Data shown »

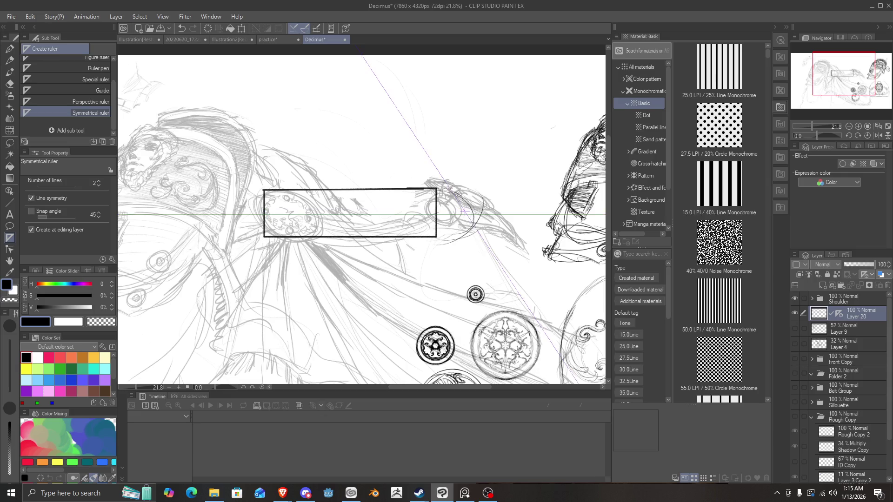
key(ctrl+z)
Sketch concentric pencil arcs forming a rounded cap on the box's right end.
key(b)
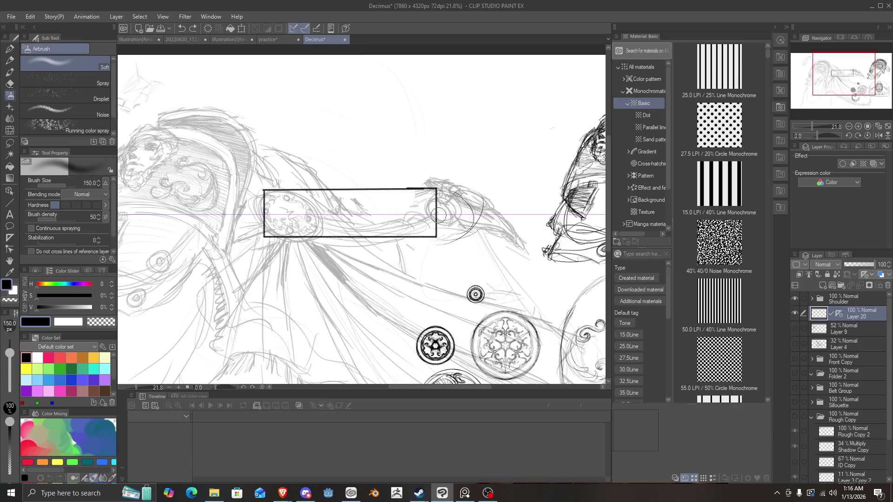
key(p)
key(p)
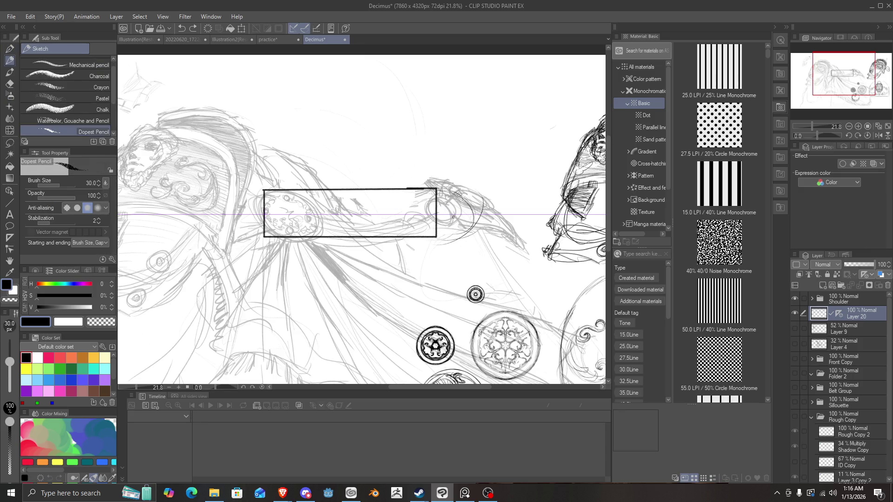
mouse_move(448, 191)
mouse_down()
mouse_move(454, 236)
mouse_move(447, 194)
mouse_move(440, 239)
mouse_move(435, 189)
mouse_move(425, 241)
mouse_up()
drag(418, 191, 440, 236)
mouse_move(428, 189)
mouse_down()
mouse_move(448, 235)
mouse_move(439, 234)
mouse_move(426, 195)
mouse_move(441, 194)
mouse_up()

Instructions to follow »
Write the entries out again word for word. Omit all pictures from them.

Solved exercise »
key(ctrl+z)
Sketch concentric pencil arcs forming a rounded cap on the box's right end.
key(b)
key(p)
key(p)
mouse_move(448, 191)
mouse_down()
mouse_move(454, 236)
mouse_move(447, 194)
mouse_move(440, 239)
mouse_move(435, 189)
mouse_move(425, 241)
mouse_up()
drag(418, 191, 440, 236)
mouse_move(428, 189)
mouse_down()
mouse_move(448, 235)
mouse_move(439, 234)
mouse_move(426, 195)
mouse_move(441, 194)
mouse_up()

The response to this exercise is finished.